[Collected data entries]
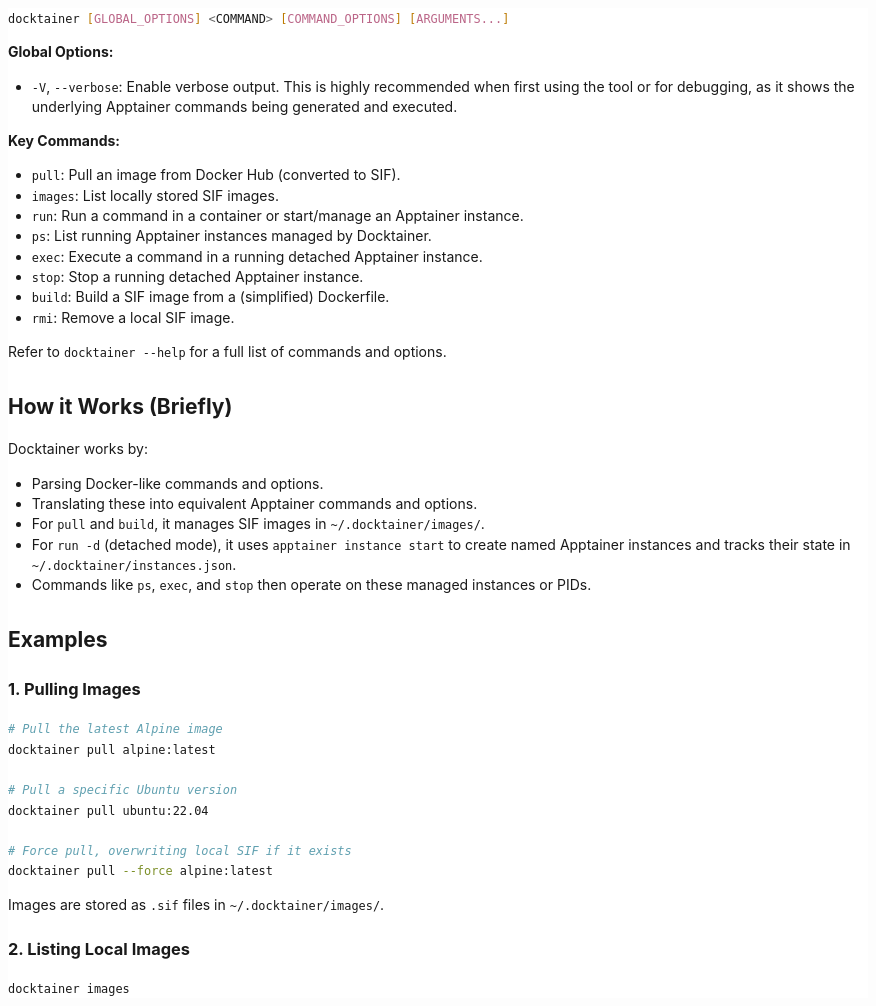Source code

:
 ```bash
docktainer [GLOBAL_OPTIONS] <COMMAND> [COMMAND_OPTIONS] [ARGUMENTS...]
```

**Global Options:**

- `-V`, `--verbose`: Enable verbose output. This is highly recommended when first using the tool or for debugging, as it shows the underlying Apptainer commands being generated and executed.

**Key Commands:**

- `pull`: Pull an image from Docker Hub (converted to SIF).
- `images`: List locally stored SIF images.
- `run`: Run a command in a container or start/manage an Apptainer instance.
- `ps`: List running Apptainer instances managed by Docktainer.
- `exec`: Execute a command in a running detached Apptainer instance.
- `stop`: Stop a running detached Apptainer instance.
- `build`: Build a SIF image from a (simplified) Dockerfile.
- `rmi`: Remove a local SIF image.

Refer to `docktainer --help` for a full list of commands and options.

## How it Works (Briefly)

Docktainer works by:

- Parsing Docker-like commands and options.
- Translating these into equivalent Apptainer commands and options.
- For `pull` and `build`, it manages SIF images in `~/.docktainer/images/`.
- For `run -d` (detached mode), it uses `apptainer instance start` to create named Apptainer instances and tracks their state in `~/.docktainer/instances.json`.
- Commands like `ps`, `exec`, and `stop` then operate on these managed instances or PIDs.

## Examples

### 1. Pulling Images

```bash
# Pull the latest Alpine image
docktainer pull alpine:latest

# Pull a specific Ubuntu version
docktainer pull ubuntu:22.04

# Force pull, overwriting local SIF if it exists
docktainer pull --force alpine:latest
```

Images are stored as `.sif` files in `~/.docktainer/images/`.

### 2. Listing Local Images

```bash
docktainer images
```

• [PROMPT]
Each record above should be repeated exactly, please, without pictures.

• [RESULT]
Source code

:
 ```bash
docktainer [GLOBAL_OPTIONS] <COMMAND> [COMMAND_OPTIONS] [ARGUMENTS...]
```

**Global Options:**

- `-V`, `--verbose`: Enable verbose output. This is highly recommended when first using the tool or for debugging, as it shows the underlying Apptainer commands being generated and executed.

**Key Commands:**

- `pull`: Pull an image from Docker Hub (converted to SIF).
- `images`: List locally stored SIF images.
- `run`: Run a command in a container or start/manage an Apptainer instance.
- `ps`: List running Apptainer instances managed by Docktainer.
- `exec`: Execute a command in a running detached Apptainer instance.
- `stop`: Stop a running detached Apptainer instance.
- `build`: Build a SIF image from a (simplified) Dockerfile.
- `rmi`: Remove a local SIF image.

Refer to `docktainer --help` for a full list of commands and options.

## How it Works (Briefly)

Docktainer works by:

- Parsing Docker-like commands and options.
- Translating these into equivalent Apptainer commands and options.
- For `pull` and `build`, it manages SIF images in `~/.docktainer/images/`.
- For `run -d` (detached mode), it uses `apptainer instance start` to create named Apptainer instances and tracks their state in `~/.docktainer/instances.json`.
- Commands like `ps`, `exec`, and `stop` then operate on these managed instances or PIDs.

## Examples

### 1. Pulling Images

```bash
# Pull the latest Alpine image
docktainer pull alpine:latest

# Pull a specific Ubuntu version
docktainer pull ubuntu:22.04

# Force pull, overwriting local SIF if it exists
docktainer pull --force alpine:latest
```

Images are stored as `.sif` files in `~/.docktainer/images/`.

### 2. Listing Local Images

```bash
docktainer images
```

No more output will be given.